Swopa has a succinct version of this with a video embed, in which Dr. Dean gives his reason:
Once health care reform actually goes into effect, the Republicans who are only selling fear and anger -- that's all they're selling -- that has to go away, because reality will always trump fear and anger.
So, now that we know the preference of 60% of the American public is nullified by two people (Senators Lieberman and Nelson, the former going against the wishes of 82% of his constituents), that there's not going to be any kind of a public health insurance program included in the bill, is there enough policy left for reality to trump fear and anger? Politicians and pollsters will have to answer that question, but last Tuesday McClatchy reported on the parts of the health care bill that will most likely come into play prior to the 2010 elections. In the first paragraph, reporter David Lightman says there's "immediate help for the uninsured" but doesn't specify to what that refers. I've listed the specific items from his article here, in chronological order of implementation:
- Slightly narrow the Medicare prescription-drug coverage gap and provide discounts on brand name drugs (immediately)
- Require 80-85% of insurance companies' premium income to be spent on care (almost immediately)
- Temporary insurance program for uninsured with pre-existing conditions (no later that spring 2010)
- End of placing lifetime limits on coverage (summer 2010)
- Require insurance companies to accept children (summer 2010)
- More money for community health centers. (when?)
- Allow youths to remain on parents' policies until at least age 26 (when?)
- Expand health care locations for consumers (when?)

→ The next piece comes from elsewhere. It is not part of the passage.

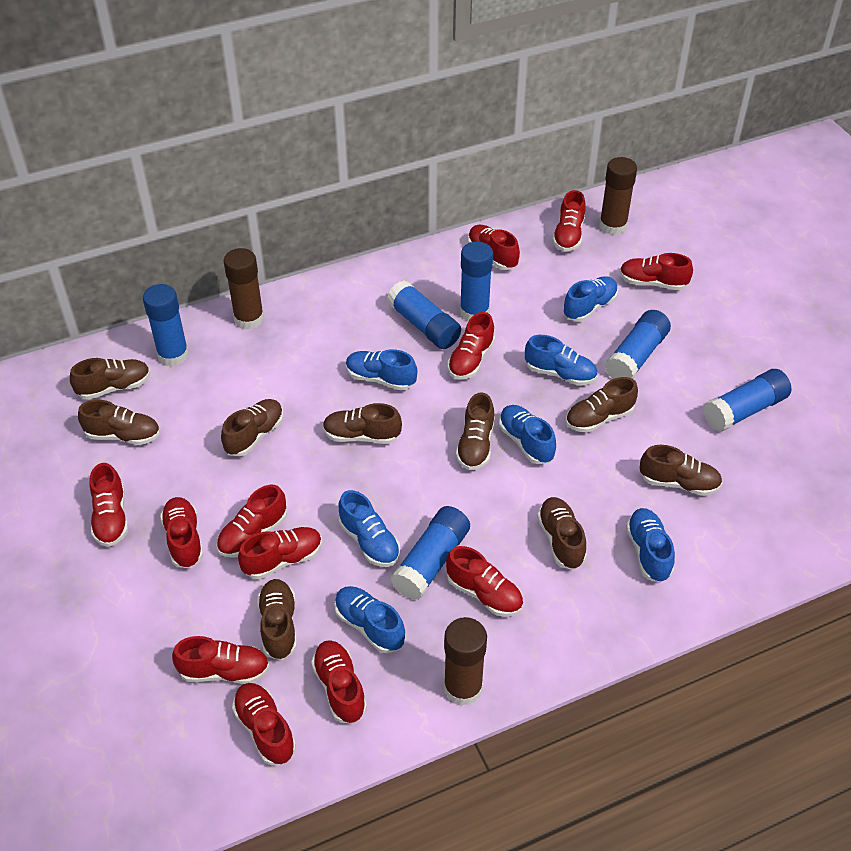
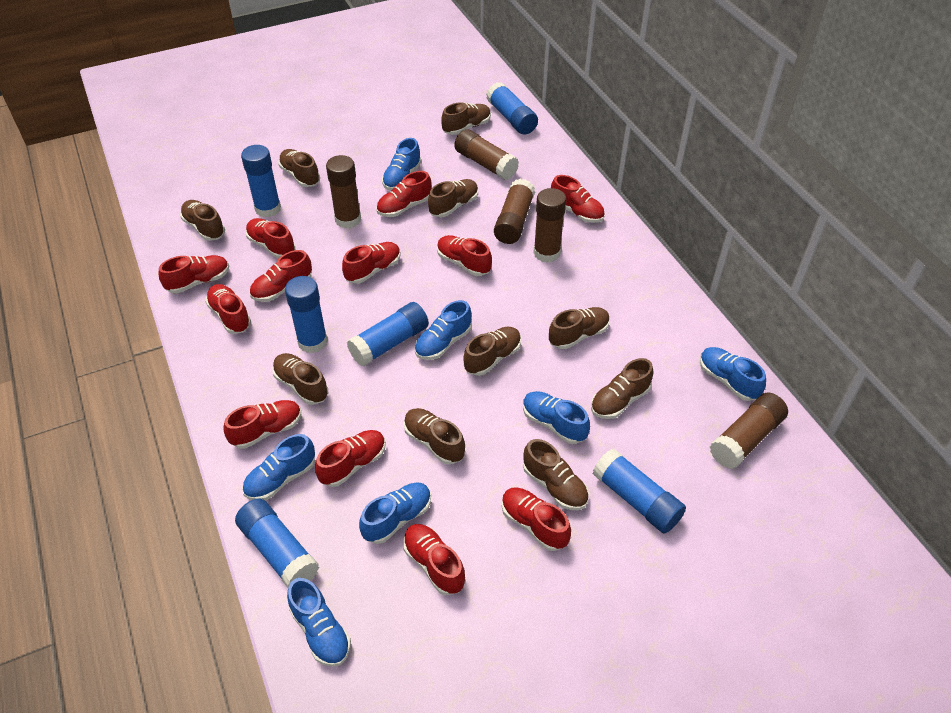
brown glue stick: [224,248,264,329] [444,617,487,706] [599,157,637,235] = 3 -> [326,155,361,228] [455,129,519,180] [494,179,535,244] [533,188,566,263] [710,393,788,469] = 5
brown shoe: [70,358,151,400] [78,400,160,445] [221,399,284,456] [257,579,297,660] [323,403,402,444] [456,392,495,470] [537,497,587,570] [566,377,638,433] [640,445,722,496] = 9 -> [180,200,225,241] [272,353,328,405] [278,149,320,187] [404,408,465,464] [428,179,478,217] [441,102,491,135] [463,327,521,376] [523,439,589,510] [549,307,610,349] [591,358,654,419] = 10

Are these policies enough for Democrats to hang their hats on? I have no idea. Would these changes be significant to most voters, or invisible? The slight relief on Medicare prescriptions might help grandma and grandma put down their "keep government out of my medicare" signs, but it's not going to make a huge difference. if the uninsured with pre-existing conditions are vocal enough, it might register with the rest of the population, however, not being directly affected means it's not as effective a policy. Requiring companies to provide coverage to all children is hugely popular but will need constant partisan trumpeting to counter the right-wing noise machine. Until the job market recovers, keeping your kids on your (presumably employer-provided) plan may help parents breathe a sigh of relief, and that might just be enough to cast the plan in a positive light.
I don't know politics, but the policies seem sound. They just need to point out (rightfully) how the Republican politicians wanted to prevent us from getting any of this. If you have more information on any of these pre-election implementations, I'd love to hear them in comments.